=== Section Start ===

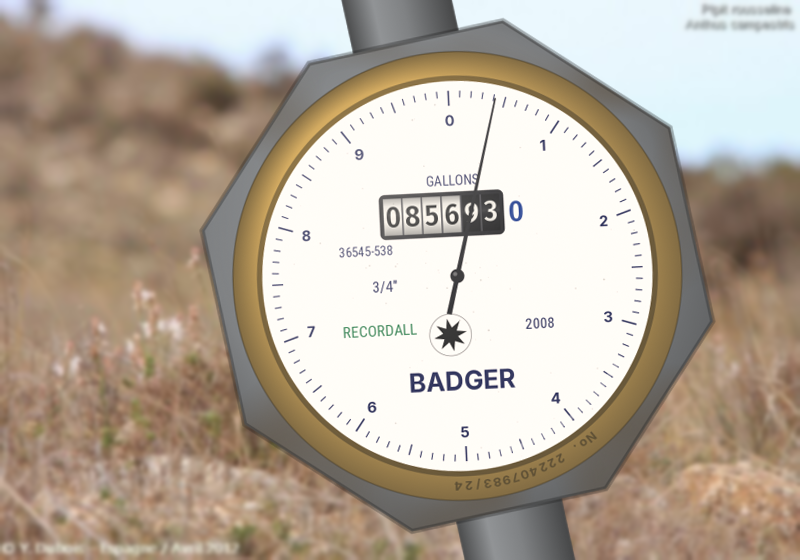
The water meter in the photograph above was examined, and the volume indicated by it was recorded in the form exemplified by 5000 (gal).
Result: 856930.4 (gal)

=== Section End ===
=== Section Start ===

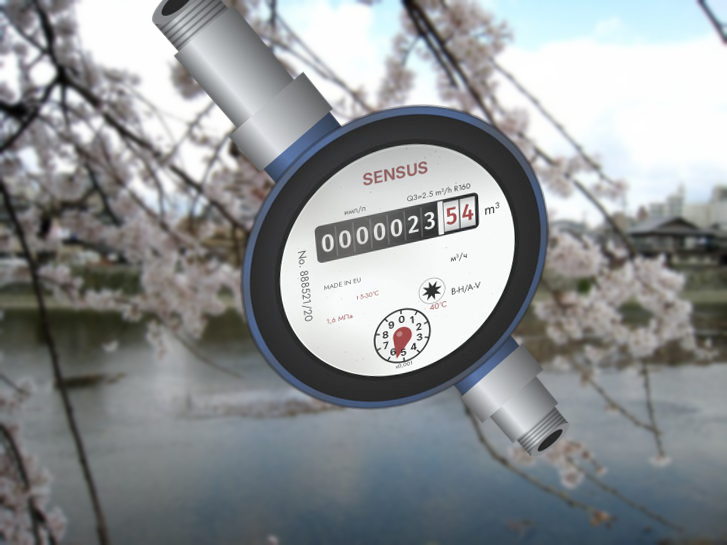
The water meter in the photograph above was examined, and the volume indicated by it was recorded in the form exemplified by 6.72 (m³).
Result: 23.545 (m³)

=== Section End ===
=== Section Start ===

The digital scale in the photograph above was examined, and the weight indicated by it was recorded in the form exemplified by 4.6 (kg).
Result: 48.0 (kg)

=== Section End ===

What the exercise asks:
Can you format everything from the line containing "by 6.72 (m³)." down to the line containing "Result: 23.545 (m³)" in the records as a numbered list, skipping any blank lines?

Exercise response:
1. The water meter in the photograph above was examined, and the volume indicated by it was recorded in the form exemplified by 6.72 (m³).
2. Result: 23.545 (m³)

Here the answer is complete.